• **EXERCISE DATA**:
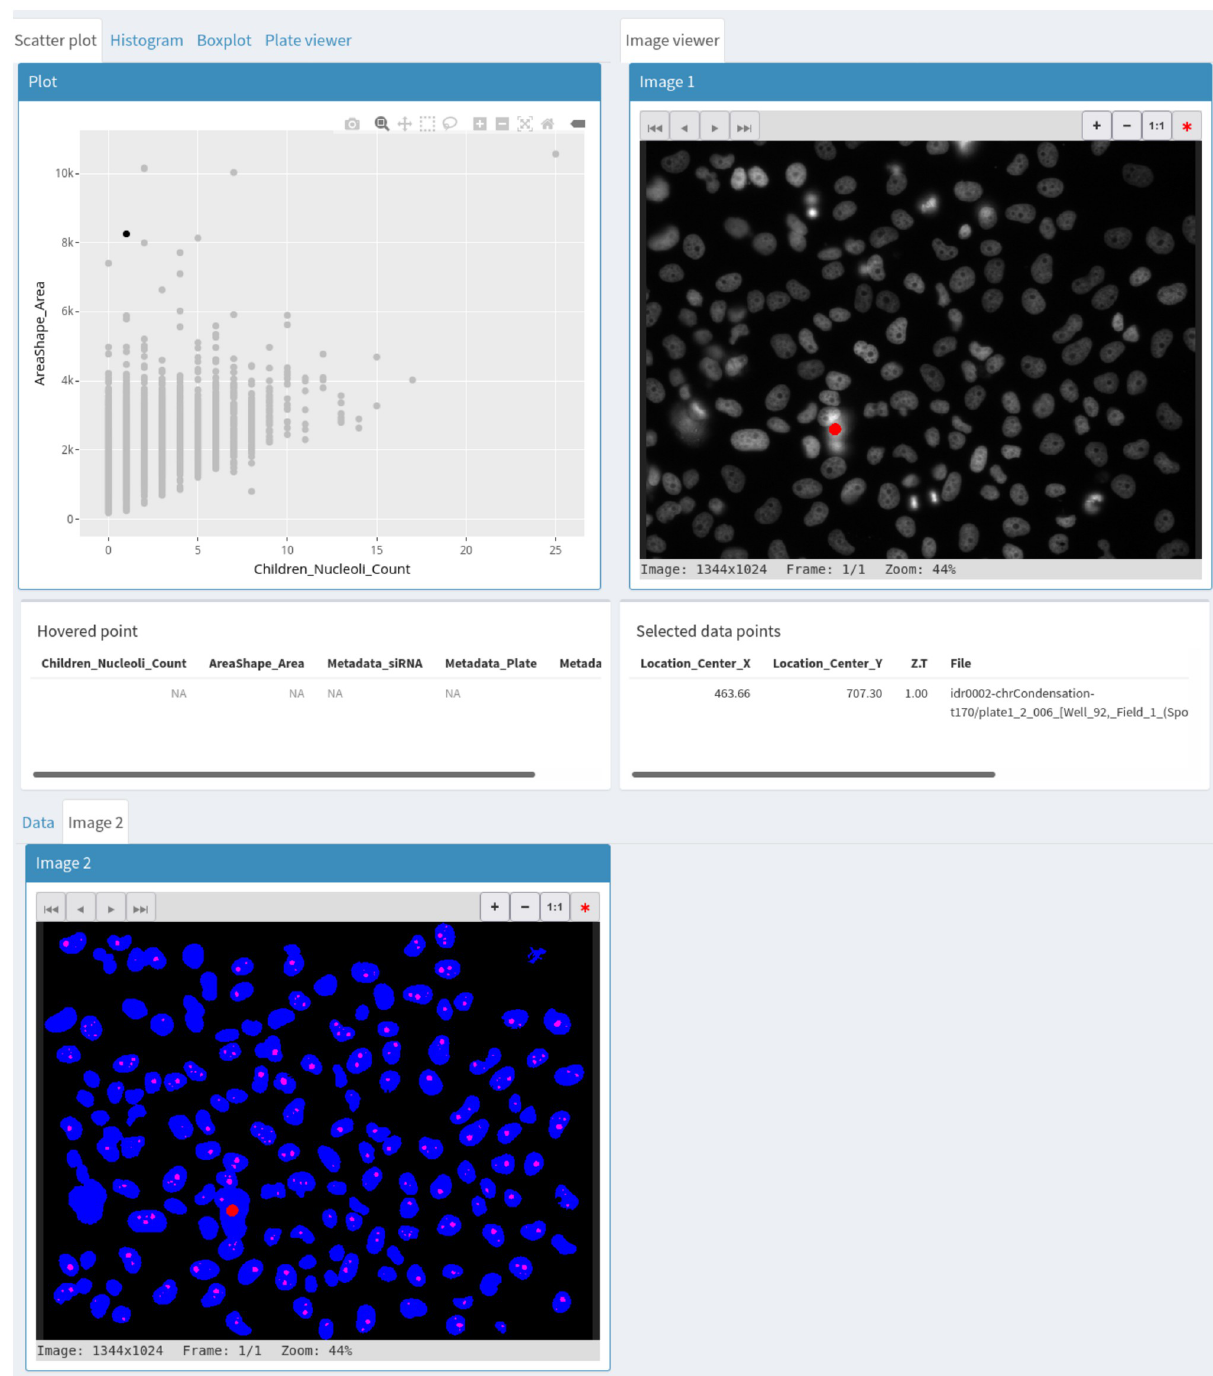
Fig 2. Use of a second image viewer to simultaneously visualize the original image and the segmentation mask corresponding to a selected data point.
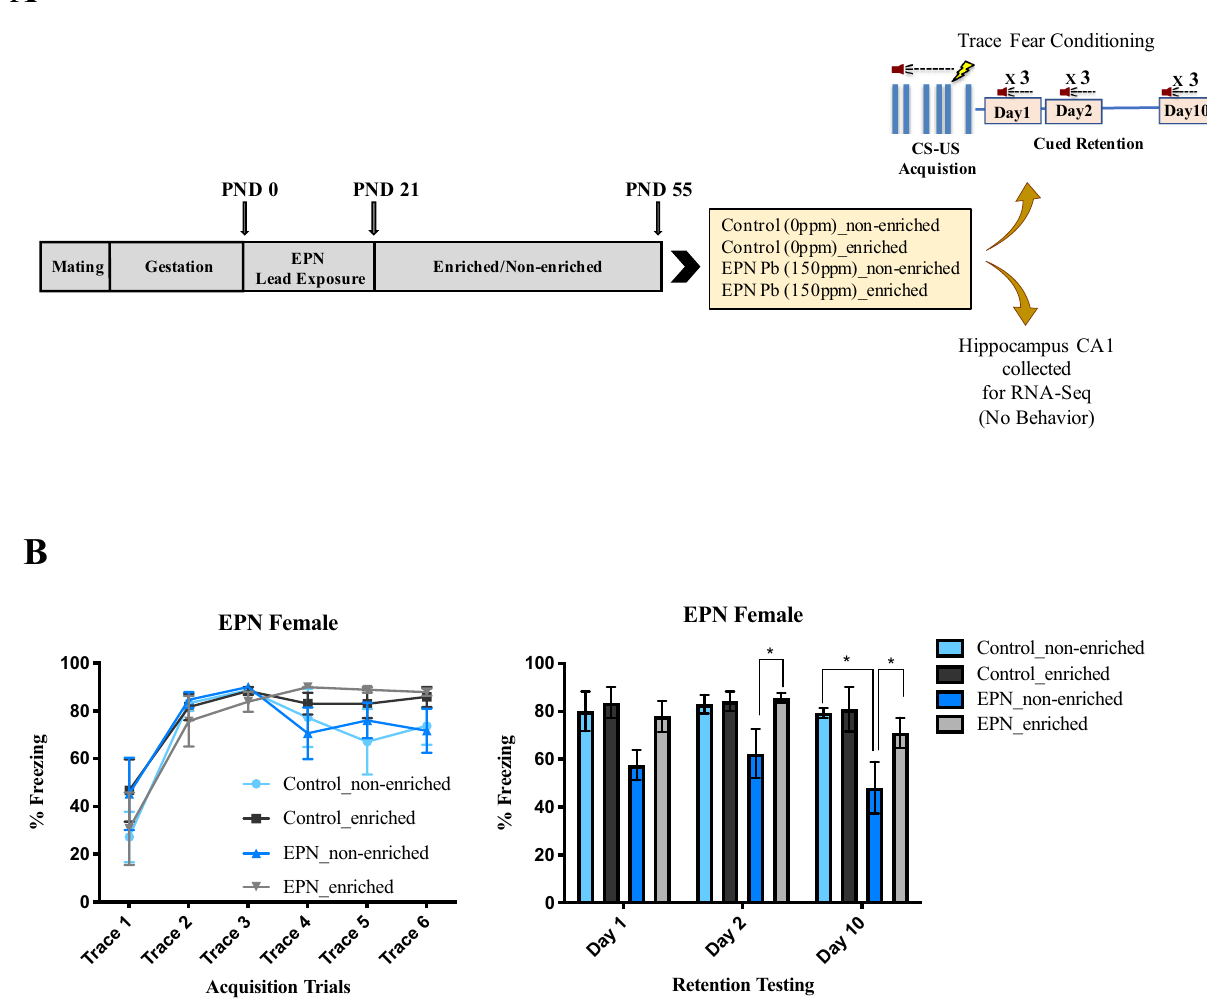
Figure 1. ( A ) Experimental study design. Long Evans rats received early postnatal (EPN) Pb exposure (150 ppm) via dams receiving Pb-containing diet beginning at postnatal day (PND) 1 through weaning (PND 21). On PND 21, female pups were randomly assigned to either the enriched or non-enriched environment. Controls (no Pb, 0 ppm) were similarly randomized to an enriched or non-enriched environment at weaning. The four experimental groups were: Control (0 ppm)_non-enriched, Control (0 ppm)_enriched, EPN Pb (150 ppm)_non-enriched, and EPN Pb (150 ppm)_enriched. At PND 55, some animals were randomly taken for trace fear conditioning while others were randomly selected for tissue collection. Behaviorally tested animals were assessed for post-conditioning memory retention at 1, 2 and 10 days after conditioning. Behaviorally naïve animals were euthanized to collect CA1 of the HIPP for RNA-sequencing. ( B ) Environmental enrichment mitigated negative effects of EPN Pb exposure on associative memory in the trace fear conditioning test.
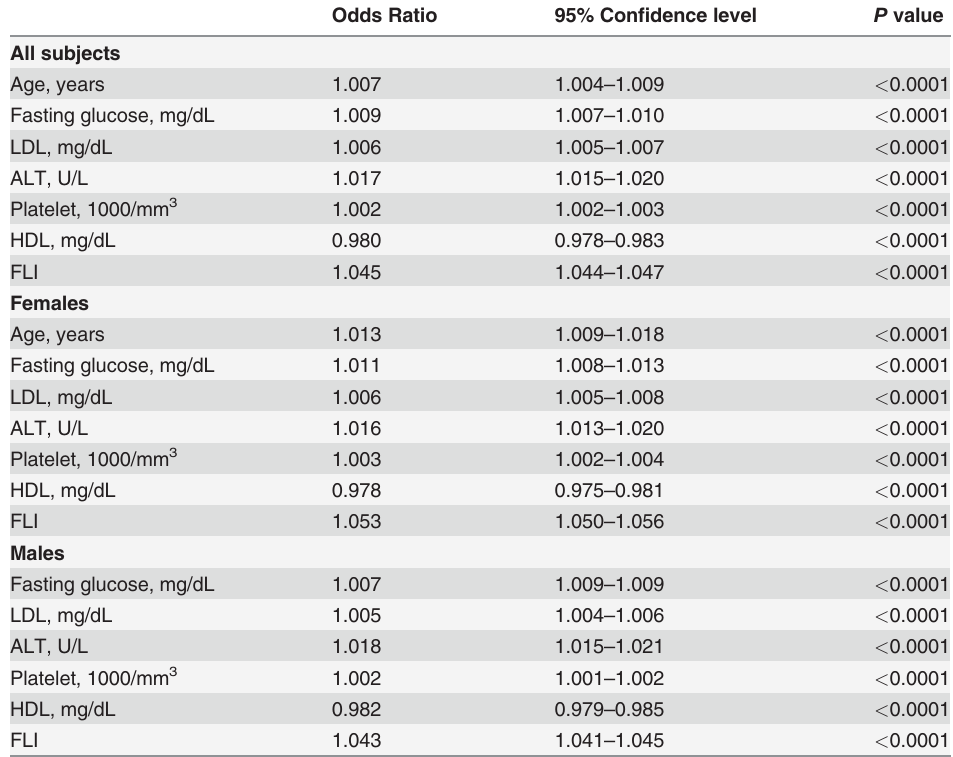
Table 2. Factors associated with ultrasonogrphic fatty liver in different populations by multivariate analysis in model I. Odds Ratio 95% Con fi dence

• **EXERCISE REQUIREMENTS**: When you retype the data above, match every line exactly and leave the pictures behind.

• **EXERCISE ANSWER**:
Fig 2. Use of a second image viewer to simultaneously visualize the original image and the segmentation mask corresponding to a selected data point.
Figure 1. ( A ) Experimental study design. Long Evans rats received early postnatal (EPN) Pb exposure (150 ppm) via dams receiving Pb-containing diet beginning at postnatal day (PND) 1 through weaning (PND 21). On PND 21, female pups were randomly assigned to either the enriched or non-enriched environment. Controls (no Pb, 0 ppm) were similarly randomized to an enriched or non-enriched environment at weaning. The four experimental groups were: Control (0 ppm)_non-enriched, Control (0 ppm)_enriched, EPN Pb (150 ppm)_non-enriched, and EPN Pb (150 ppm)_enriched. At PND 55, some animals were randomly taken for trace fear conditioning while others were randomly selected for tissue collection. Behaviorally tested animals were assessed for post-conditioning memory retention at 1, 2 and 10 days after conditioning. Behaviorally naïve animals were euthanized to collect CA1 of the HIPP for RNA-sequencing. ( B ) Environmental enrichment mitigated negative effects of EPN Pb exposure on associative memory in the trace fear conditioning test.
Table 2. Factors associated with ultrasonogrphic fatty liver in different populations by multivariate analysis in model I. Odds Ratio 95% Con fi dence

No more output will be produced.